In interpreting business ecosystems, the logic of interfunctional networks involves creating a board game where executives position their companies across multiple functions to reassess their allocation and diversification strategies. This deviates from the current predominant practice of building ecosystems with a particular firm in mind, resulting in interoganizational networks that obscure which activities are performed internally and which are outsourced. Analyzing the nature of each link on the graph to infer such information for large networks would be impractical.

This new approach contributes to the emergence of a strategic construct called the Business Ecosystem Footprint (BEF), an individual marker indicating how a particular organization is positioned across the network of functions. Even if two companies work in the same segment and perform the same functions, they will likely have different intensities on each of them, resulting in different BEFs. The intensity would be a moderating effect of a company's different functions that differentiate it from others, such as resource allocation or market share.

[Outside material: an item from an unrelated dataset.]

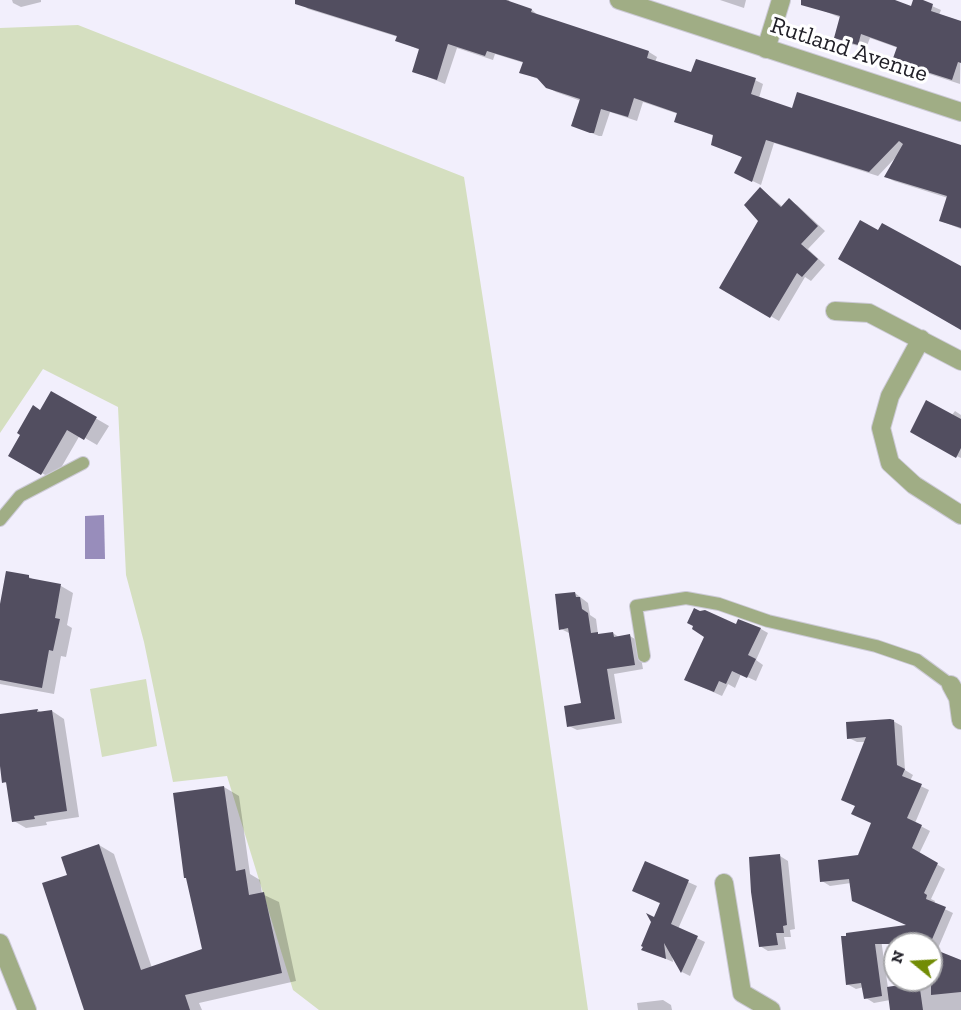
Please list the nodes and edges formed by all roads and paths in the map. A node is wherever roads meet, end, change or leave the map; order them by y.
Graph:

To map the critical functions managers should allocate their resources, they can use different strategies such as expert and executive interviews and archival material. Nevertheless, the rich literature on social networks allows quantitative metrics, such as centrality measures, to map these regions and serve as triangulation to other methods.

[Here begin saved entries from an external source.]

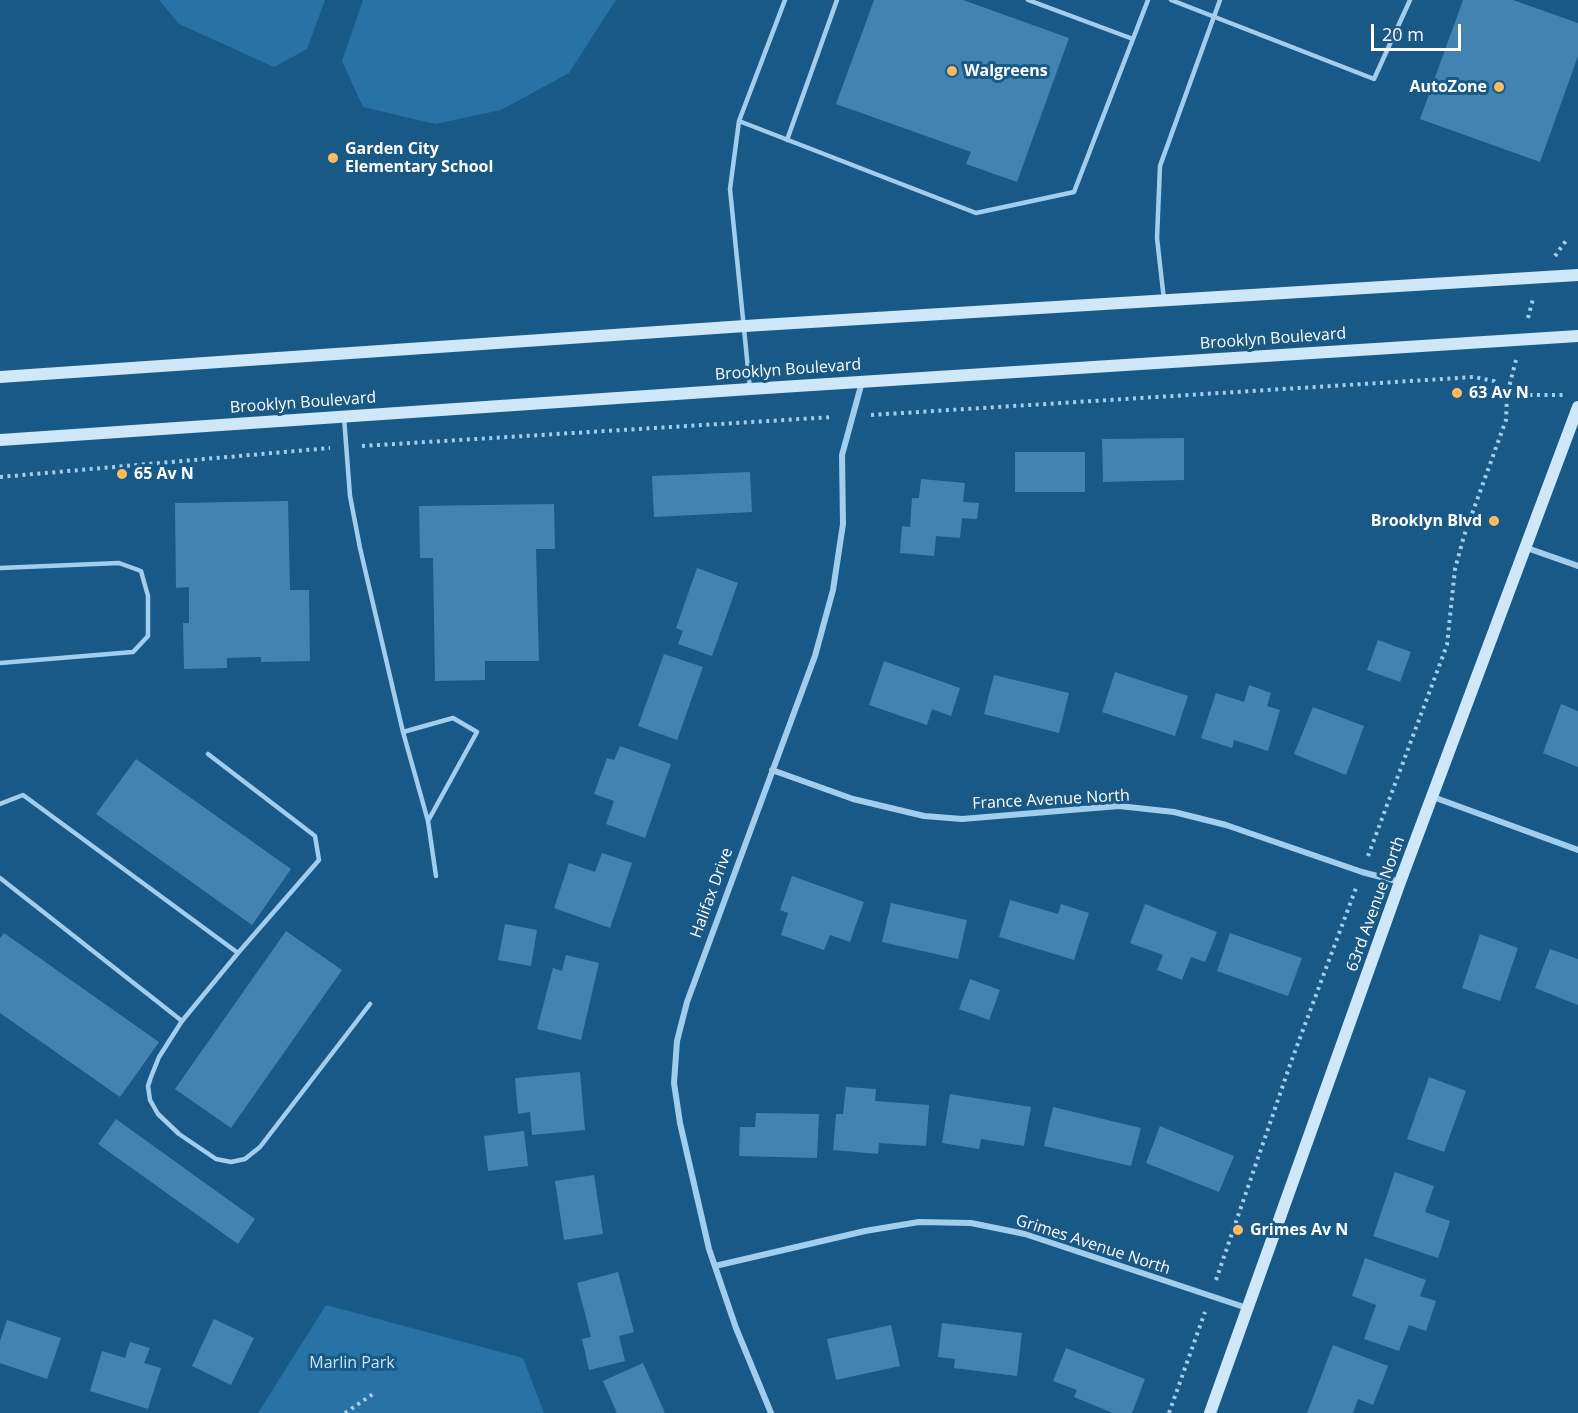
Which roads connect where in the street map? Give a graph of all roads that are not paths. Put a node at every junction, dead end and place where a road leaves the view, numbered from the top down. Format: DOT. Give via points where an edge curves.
graph roads {
  1 [pos="785,0"];
  2 [pos="837,0"];
  3 [pos="1028,0"];
  4 [pos="1148,0"];
  5 [pos="1171,0"];
  6 [pos="1220,0"];
  7 [pos="1410,0"];
  8 [pos="1214,17"];
  9 [pos="1133,39"];
  10 [pos="739,121"];
  11 [pos="787,140"];
  12 [pos="1578,275"];
  13 [pos="1164,300"];
  14 [pos="745,326"];
  15 [pos="1578,336"];
  16 [pos="0,377"];
  17 [pos="862,382"];
  18 [pos="750,389"];
  19 [pos="1578,407"];
  20 [pos="344,417"];
  21 [pos="0,440"];
  22 [pos="1527,548"];
  23 [pos="1578,566"];
  24 [pos="0,568"];
  25 [pos="0,663"];
  26 [pos="403,732"];
  27 [pos="208,754"];
  28 [pos="772,770"];
  29 [pos="1433,797"];
  30 [pos="0,804"];
  31 [pos="428,821"];
  32 [pos="1578,850"];
  33 [pos="436,876"];
  34 [pos="0,878"];
  35 [pos="1400,882"];
  36 [pos="238,953"];
  37 [pos="370,1004"];
  38 [pos="182,1021"];
  39 [pos="715,1266"];
  40 [pos="1248,1308"];
  41 [pos="771,1413"];
  42 [pos="1210,1413"];
  1 -- 10 [label="lane"];
  2 -- 11 [label="lane"];
  3 -- 9 [label="lane"];
  4 -- 9 [label="lane"];
  5 -- 8 [label="lane"];
  6 -- 8 [label="lane"];
  7 -- 8 [label="lane" via="1374,79"];
  8 -- 13 [label="lane" via="1160,166 1157,238"];
  9 -- 11 [label="lane" via="1074,192 976,213"];
  10 -- 11 [label="lane"];
  10 -- 14 [label="lane" via="729,189"];
  12 -- 13 [label="main road"];
  13 -- 14 [label="main road"];
  14 -- 16 [label="main road"];
  14 -- 18 [label="lane"];
  15 -- 17 [label="main road, Brooklyn Boulevard"];
  17 -- 18 [label="main road, Brooklyn Boulevard"];
  17 -- 28 [label="street, Halifax Drive" via="842,454 843,524 833,590 815,656"];
  18 -- 20 [label="main road, Brooklyn Boulevard"];
  19 -- 22 [label="main road, 63rd Avenue North"];
  20 -- 21 [label="main road, Brooklyn Boulevard"];
  20 -- 26 [label="lane" via="350,496"];
  22 -- 23 [label="street"];
  22 -- 29 [label="main road, 63rd Avenue North"];
  24 -- 25 [label="lane" via="118,563 141,571 148,596 148,636 133,652"];
  26 -- 31 [label="lane"];
  26 -- 31 [label="lane" via="453,718 477,732"];
  27 -- 36 [label="lane" via="315,836 319,860"];
  28 -- 35 [label="street, France Avenue North" via="853,799 924,816 985,818 1119,807 1174,812"];
  28 -- 39 [label="street, Halifax Drive" via="687,1002 677,1041 674,1083 680,1123"];
  29 -- 32 [label="street"];
  29 -- 35 [label="main road, 63rd Avenue North"];
  30 -- 36 [label="lane" via="23,795"];
  31 -- 33 [label="lane"];
  34 -- 38 [label="lane"];
  35 -- 40 [label="main road, 63rd Avenue North"];
  36 -- 38 [label="lane"];
  37 -- 38 [label="lane" via="260,1147 244,1159 231,1162 216,1159 179,1134 150,1100 148,1086 159,1057"];
  39 -- 40 [label="street, Grimes Avenue North" via="876,1229 919,1222 971,1223 1024,1234"];
  39 -- 41 [label="street, Halifax Drive" via="735,1328"];
  40 -- 42 [label="main road, 63rd Avenue North"];
}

This work aimed to initiate a dialogue with existing literature and propose a new way of viewing and interpreting ecosystems. It is not intended to be a definitive guide but rather the start of a new conversation, generating new questions and ideas to explore the particulars, limitations, modifications, and new applications of this new theoretical perspective.

We want to assist ecosystem scholars entering this dialogue by proposing future research agendas. First, we address mapping ecosystems through functions, a crucial first step that can be quite laborious. While Name Entity Recognition (NER) algorithms exist for identifying organizations in interoganizational networks, no validated algorithm exists for identifying functions. One potential avenue for research is exploring whether Large Language Models (LLM), such as the artificial intelligence chatbot ChatGPT developed by OpenAI, could assist in identifying functions to reduce the time of this task and make the process more attractive to busy managers.

Next, we would be the most appropriate centrality measures and intensities to design the Business Ecosystem Footprint (BEF). Various centrality measures are available, such as closeness, betweenness, and eigenvector. At the same time, we have recommended three intensities: total allocation per function, R&D allocation per function, and market share of each function. Future studies must explore the rationale behind employing each variable and construct a normative framework that determines the optimal combination for specific scenarios.

Moreover, we suggest exploring how the BEF is related to firm performance. Using interfunctional network logic in business ecosystems and the BEF construct opens new avenues for creating and quantitatively testing hypotheses about a firm's performance based on its ecosystem and strategic allocations. Different numerical strategies, ranging from Multiple Regression to Structural Equation Modeling, could be employed for this purpose.

Finally, the BEF is a consequence of the interfunctional networks previously mapped. Therefore, different data sources could result in different BEFs, impacting their correlation with firm performance. Conducting a sensitivity analysis to examine the impact of different mapping strategies on the BEF and firm performance is necessary to validate this construct's applicability.